* **Exercise prompt**: Please retype every line of text from the records below exactly as it appears, leaving out the pictures.

* **Data to process**:
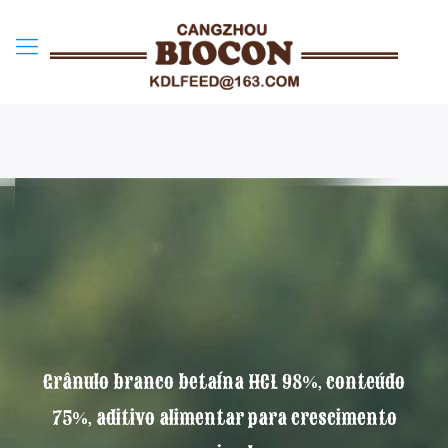
Grânulo branco betaína HCL 98%, conteúdo
75%, aditivo alimentar para crescimento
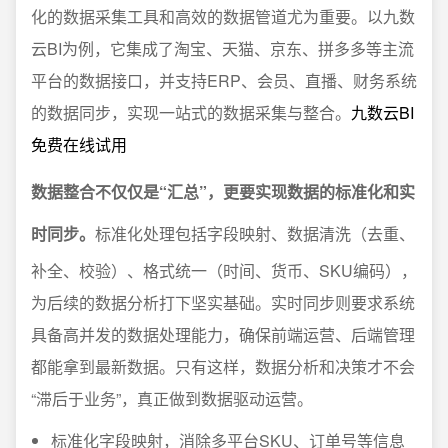
化的数据采集工具和高效的数据管道尤为重要。以九数
云BI为例，它集成了淘宝、天猫、京东、拼多多等主流
平台的数据接口，并支持ERP、会员、直播、财务系统
的数据同步，实现一站式的数据采集与整合。
九数云BI
免费在线试用
数据整合不仅仅是“汇总”，更要实现数据的标准化和实
时同步。
标准化处理包括字段映射、数据清洗（去重、
补全、校验）、格式统一（时间、货币、SKU编码），
为后续的数据分析打下坚实基础。实时同步则要求系统
具备高并发的数据处理能力，确保前端运营、后端管理
都能拿到最新数据。只有这样，数据分析和决策才不会
“滞后于业务”，真正做到数据驱动运营。
标准化字段映射，消除多平台SKU、订单号等信息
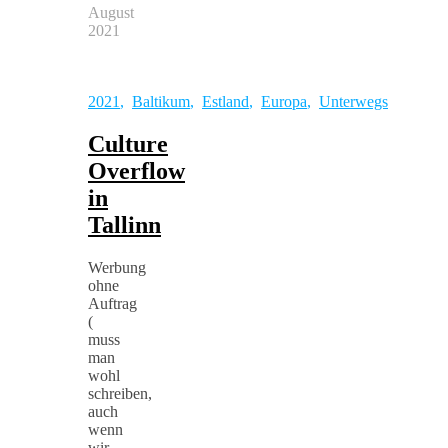
August
2021
2021
,
Baltikum
,
Estland
,
Europa
,
Unterwegs
Culture
Overflow
in
Tallinn
Werbung
ohne
Auftrag
(
muss
man
wohl
schreiben,
auch
wenn
wir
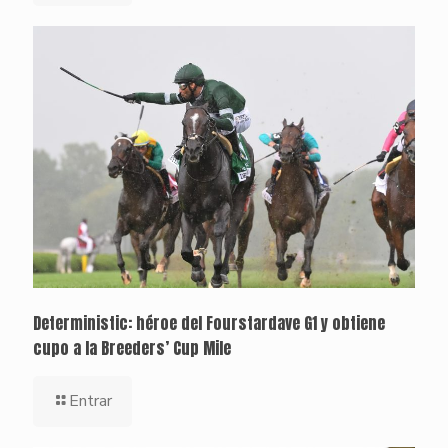
Deterministic: héroe del Fourstardave G1 y obtiene
cupo a la Breeders’ Cup Mile
Entrar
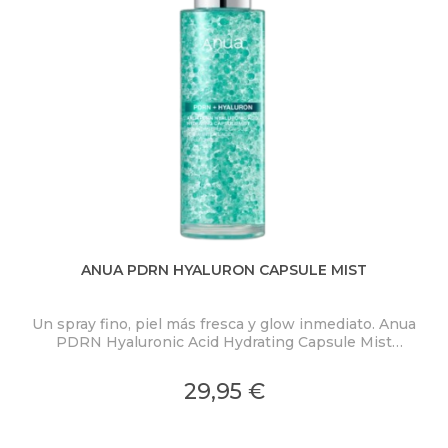
ANUA PDRN HYALURON CAPSULE MIST
Un spray fino, piel más fresca y glow inmediato. Anua
PDRN Hyaluronic Acid Hydrating Capsule Mist
ex
concentra PDRN 2.000 ppm, ácido hialurónico y
colágeno en una bruma ligera con microcápsulas
pro
29,95 €
ultrafinas que se funden al contacto con la piel.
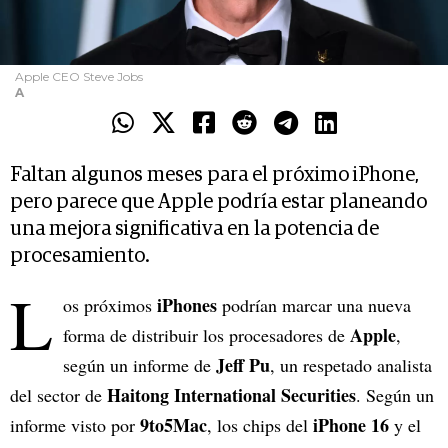
Apple CEO Steve Jobs
A
Faltan algunos meses para el próximo iPhone,
pero parece que Apple podría estar planeando
una mejora significativa en la potencia de
procesamiento.
L
iPhones
os próximos
podrían marcar una nueva
Apple
forma de distribuir los procesadores de
,
Jeff Pu
según un informe de
, un respetado analista
Haitong
International Securities
del sector de
. Según un
9to5Mac
iPhone 16
informe visto por
, los chips del
y el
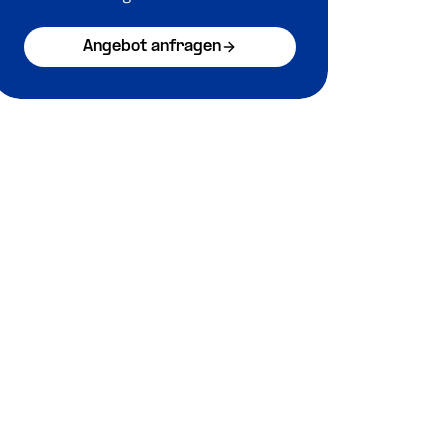
Angebot anfragen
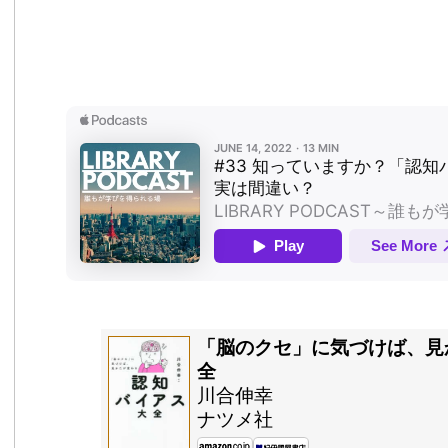
「脳のクセ」に気づけば、見
全
川合伸幸
ナツメ社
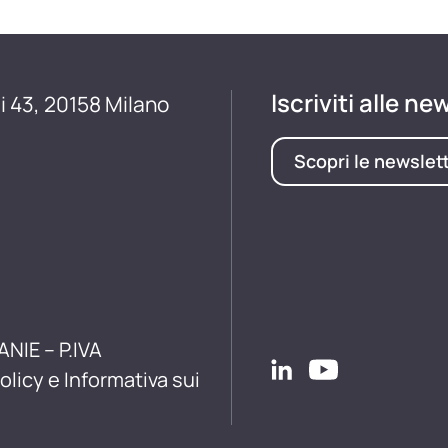
Iscriviti alle ne
i 43, 20158 Milano
Scopri le newslet
ANIE – P.IVA
olicy e Informativa sui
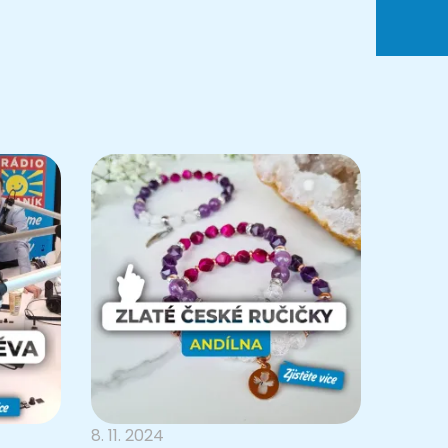
8. 11. 2024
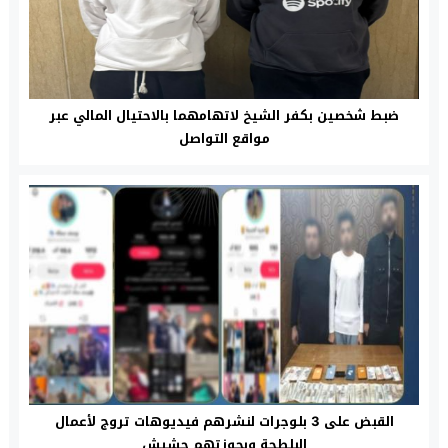
ضبط شخصين بكفر الشيخ لاتهامهما بالاحتيال المالي عبر
مواقع التواصل
القبض على 3 بلوجرات لنشرهم فيديوهات تروج لأعمال
البلطجة وبحوزتهم حشيش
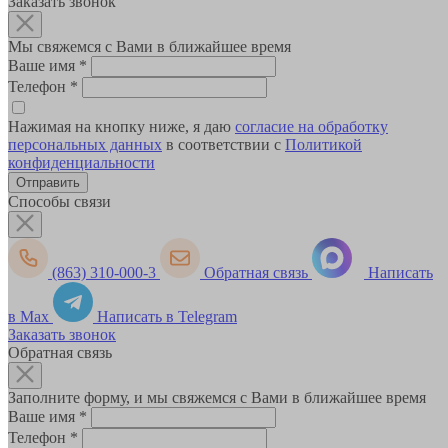
Заказать звонок
Мы свяжемся с Вами в ближайшее время
Ваше имя
*
Телефон
*
Нажимая на кнопку ниже, я даю
согласие на обработку
персональных данных
в соответствии с
Политикой
конфиденциальности
Способы связи
(863) 310-000-3
Обратная связь
Написать
в Max
Написать в Telegram
Заказать звонок
Обратная связь
Заполните форму, и мы свяжемся с Вами в ближайшее время
Ваше имя
*
Телефон
*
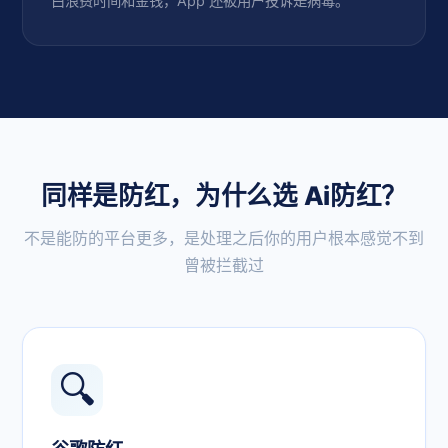
白浪费时间和金钱，App 还被用户投诉是病毒。
同样是防红，为什么选 Ai防红？
不是能防的平台更多，是处理之后你的用户根本感觉不到
曾被拦截过
🔍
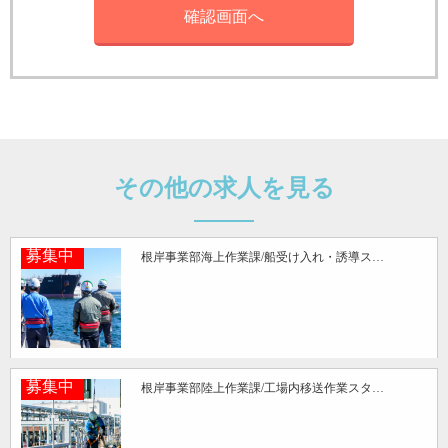
その他の求人を見る
募集中
根岸事業部海上作業課/船受け入れ・誘導ス…
募集中
根岸事業部陸上作業課/工場内移送作業スタ…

* **Solution below**:
Grânulo branco betaína HCL 98%, conteúdo
75%, aditivo alimentar para crescimento
化的数据采集工具和高效的数据管道尤为重要。以九数
云BI为例，它集成了淘宝、天猫、京东、拼多多等主流
平台的数据接口，并支持ERP、会员、直播、财务系统
的数据同步，实现一站式的数据采集与整合。
九数云BI
免费在线试用
数据整合不仅仅是“汇总”，更要实现数据的标准化和实
时同步。
标准化处理包括字段映射、数据清洗（去重、
补全、校验）、格式统一（时间、货币、SKU编码），
为后续的数据分析打下坚实基础。实时同步则要求系统
具备高并发的数据处理能力，确保前端运营、后端管理
都能拿到最新数据。只有这样，数据分析和决策才不会
“滞后于业务”，真正做到数据驱动运营。
标准化字段映射，消除多平台SKU、订单号等信息
August
2021
2021
,
Baltikum
,
Estland
,
Europa
,
Unterwegs
Culture
Overflow
in
Tallinn
Werbung
ohne
Auftrag
(
muss
man
wohl
schreiben,
auch
wenn
wir
Deterministic: héroe del Fourstardave G1 y obtiene
cupo a la Breeders’ Cup Mile
Entrar
ANUA PDRN HYALURON CAPSULE MIST
Un spray fino, piel más fresca y glow inmediato. Anua
PDRN Hyaluronic Acid Hydrating Capsule Mist
ex
concentra PDRN 2.000 ppm, ácido hialurónico y
colágeno en una bruma ligera con microcápsulas
pro
29,95 €
ultrafinas que se funden al contacto con la piel.
Apple CEO Steve Jobs
A
Faltan algunos meses para el próximo iPhone,
pero parece que Apple podría estar planeando
una mejora significativa en la potencia de
procesamiento.
L
iPhones
os próximos
podrían marcar una nueva
Apple
forma de distribuir los procesadores de
,
Jeff Pu
según un informe de
, un respetado analista
Haitong
International Securities
del sector de
. Según un
9to5Mac
iPhone 16
informe visto por
, los chips del
y el
Angebot anfragen
「脳のクセ」に気づけば、見
全
川合伸幸
ナツメ社
Iscriviti alle ne
i 43, 20158 Milano
Scopri le newslet
ANIE – P.IVA
olicy e Informativa sui
8. 11. 2024
ضبط شخصين بكفر الشيخ لاتهامهما بالاحتيال المالي عبر
مواقع التواصل
القبض على 3 بلوجرات لنشرهم فيديوهات تروج لأعمال
البلطجة وبحوزتهم حشيش
Заказать звонок
Мы свяжемся с Вами в ближайшее время
Ваше имя
*
Телефон
*
Нажимая на кнопку ниже, я даю
согласие на обработку
персональных данных
в соответствии с
Политикой
конфиденциальности
Способы связи
(863) 310-000-3
Обратная связь
Написать
в Max
Написать в Telegram
Заказать звонок
Обратная связь
Заполните форму, и мы свяжемся с Вами в ближайшее время
Ваше имя
*
Телефон
*
白浪费时间和金钱，App 还被用户投诉是病毒。
同样是防红，为什么选 Ai防红？
不是能防的平台更多，是处理之后你的用户根本感觉不到
曾被拦截过
🔍
その他の求人を見る
募集中
根岸事業部海上作業課/船受け入れ・誘導ス…
募集中
根岸事業部陸上作業課/工場内移送作業スタ…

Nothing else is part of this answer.